Logan Scott’s seminal contributions to satellite navigation over his 45+ year career include digital receiver design; early recognition of threats to GPS from interference and spoofing; invention of location-based encryption, “J911” crowd-sourced geolocation of interference sources; and use of cryptographic signal authentication for civil radionavigation signals.
Scott was a key technical leader in pioneering receiver designs at Texas Instruments, including signal acquisition and tracking, adaptive arrays, jamming, and fade resistance. In 1985, Logan and his team developed the world’s first all-digital GPS receiver, paving the way towards the low-cost, compact, lightweight, and energy efficient receivers now numbering in the billions.
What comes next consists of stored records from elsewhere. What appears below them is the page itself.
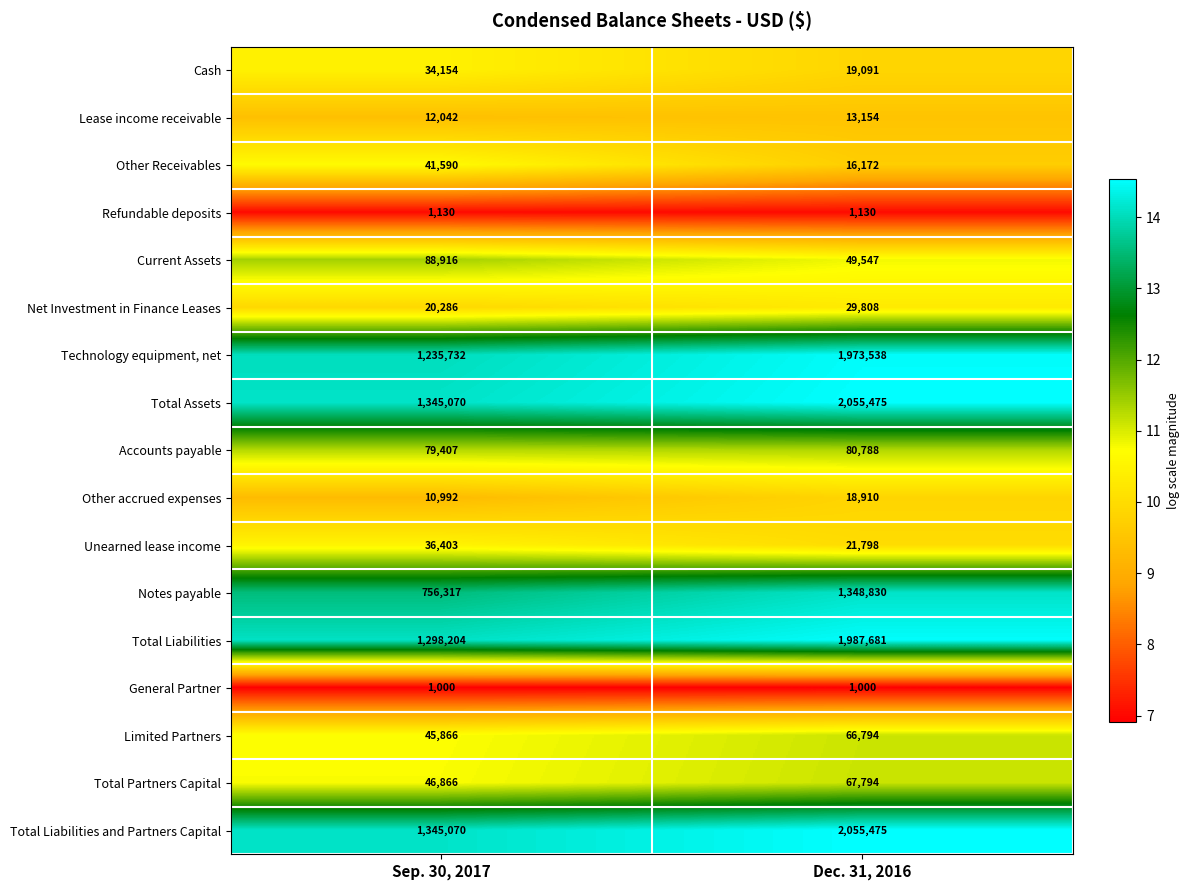

What is the maximum value shown in the chart?

2055475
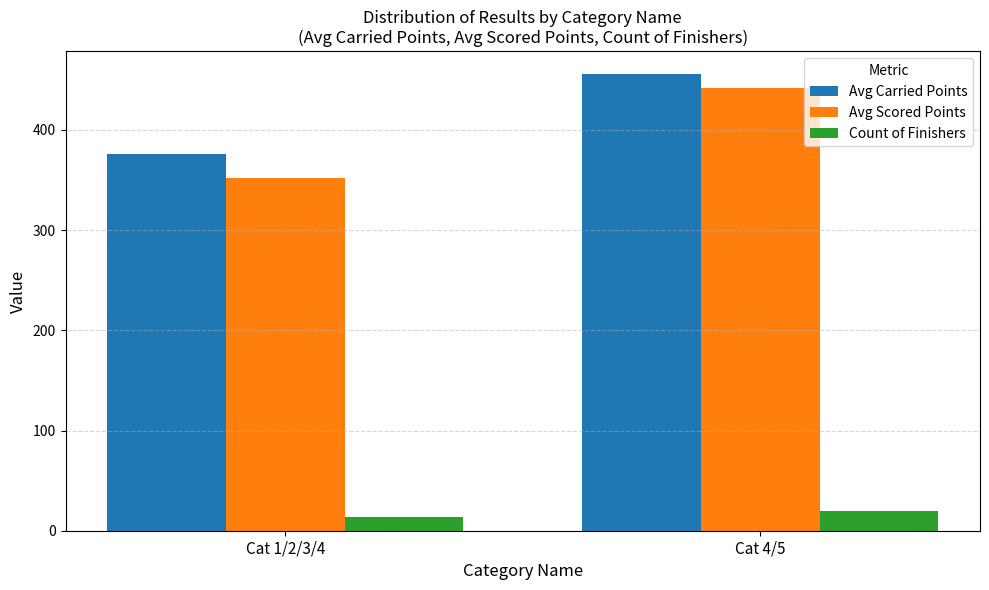

Reading right to left, extract all data points from this chart.

Avg Carried Points: 455.7	375.5
Avg Scored Points: 441.3	352.2
Count of Finishers: 20.0	14.0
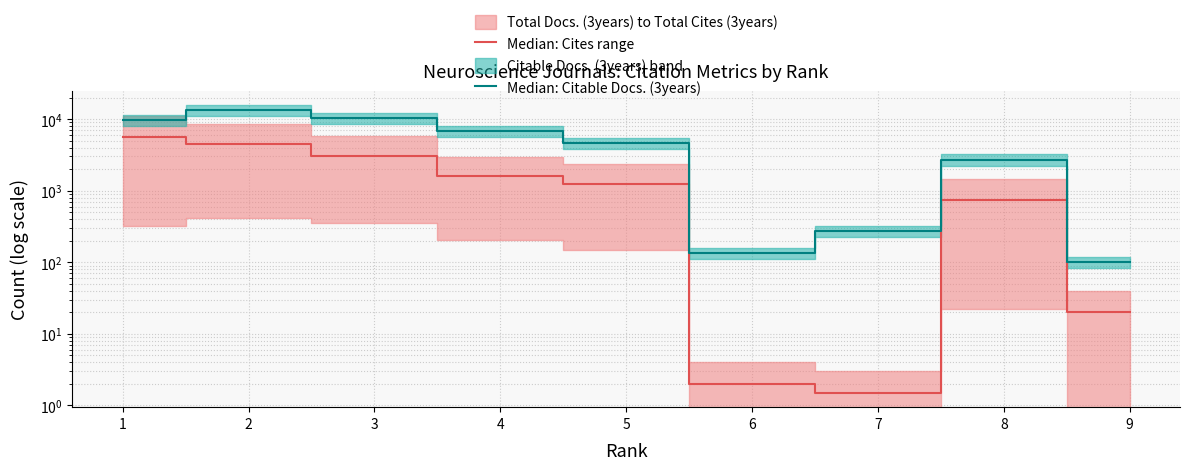

Does the chart have visible grid lines?

Yes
Scott was the first to describe methods for civil signal authentication. He invented a new and fundamental delayed-key asymmetric navigation security paradigm now embodied in the GPS Chimera signal, next generation WAAS, and Galileo systems; and he participated in the creation of the Chimera authentication signal.
Scott discovered and described how an adaptive array can bias phase and pseudorange measurements to adversely affect high precision receivers; particularly how such biases could cause Real Time Kinematic (RTK) ambiguity resolution to fail. This work became essential to the success of the Joint Precision Approach and Landing System (JPALS) program.
Since 2015, Scott has been a core member of the NTS-3 Advanced Signals Team, originating multiple signal design concepts, at least nine of which will be tested on-orbit. His signal designs focus on civil signal assurance, optimization of the navigation data message by leveraging concepts from the communications industry, and advanced waveforms to enhance military receiver performance.
As a member of the U.S. National PNT Advisory Board, Scott promoted the need and methods for resilient and robust PNT, and required spectrum protection. In 2010-2011 he developed and quantified the performance of crowdsourced interference detection and geolocation using cell phones.